JOURNAL ARTICLE

Predicting extubation failure after successful completion of a spontaneous breathing trial

Babak Mokhlesi, Aiman Tulaimat, Ty J Gluckman, Yue Wang, Arthur T Evans, Thomas C Corbridge
Respiratory Care 2007, 52 (12): 1710-7
18028561

OBJECTIVE: To derive a clinical prediction rule that uses bedside clinical variables to predict extubation failure (reintubation within 48 h) after a successful spontaneous breathing trial.

METHODS: This prospective observational cohort study was performed at the Northwestern Memorial Hospital in Chicago, Illinois, which is a large tertiary-care university hospital. Among 673 consecutive patients who received mechanical ventilation during a 15-month period, 122 were ventilated for at least 2 days and did not undergo withdrawal of support or tracheostomy. These patients were followed after extubation to identify those who were reintubated within 48 h (extubation failure). We used logistic regression analysis to identify variables that predict reintubation, and we used bootstrap resampling to internally validate the predictors and adjust for overoptimism.

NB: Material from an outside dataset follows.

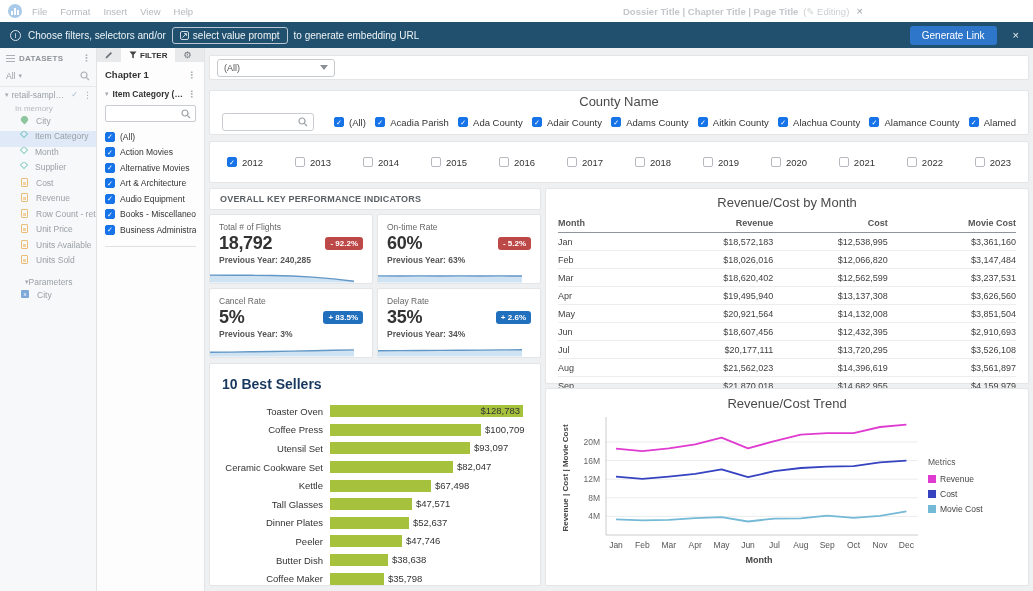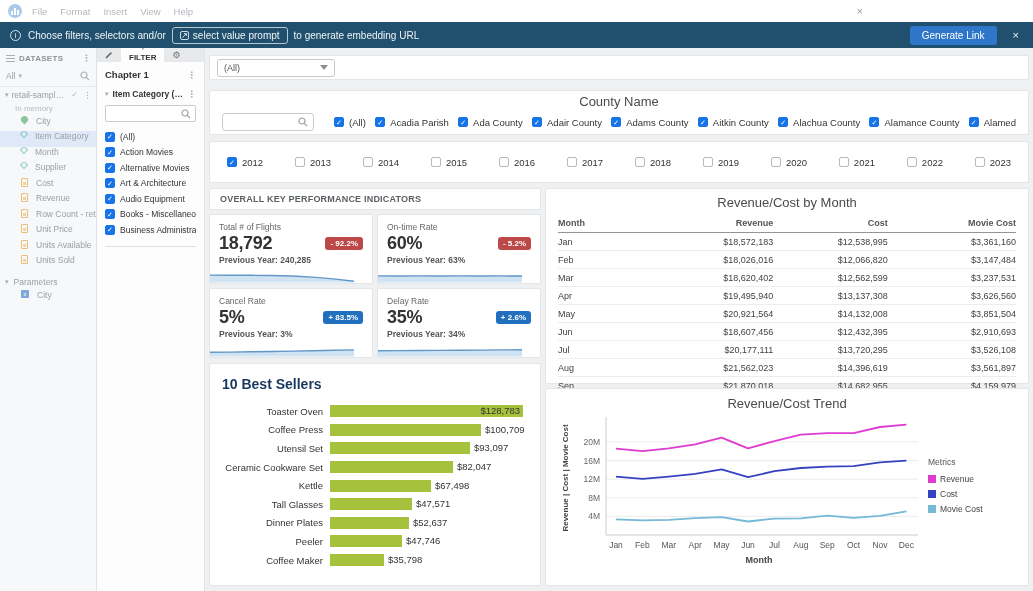"Dossier Title | Chapter Title" div { html: none -> <div> <span>Dossier Title | Chapter Title | Page Title</span> <span>(✎ Editing)</span> </div> }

RESULTS: Sixteen (13%) of the 122 patients required reintubation within 48 h. Three clinical variables predicted reintubation: moderate to copious endotracheal secretions (p = 0.001), Glasgow Coma Scale score < or =10 (p = 0.004), and hypercapnia (P(aCO(2)) > or = 44 mm Hg) during the spontaneous breathing trial (p = 0.001). Using logistic regression and bootstrap resampling to adjust for overfitting, we derived a clinical prediction rule that combined those 3 clinical variables (area under the receiver operating characteristic curve 0.87, 95% confidence interval 0.74-0.94).

CONCLUSIONS: With our clinical prediction rule that incorporates an assessment of mental status, endotracheal secretions, and pre-extubation P(aCO(2)), clinicians can predict who will fail extubation despite a successful spontaneous breathing trial.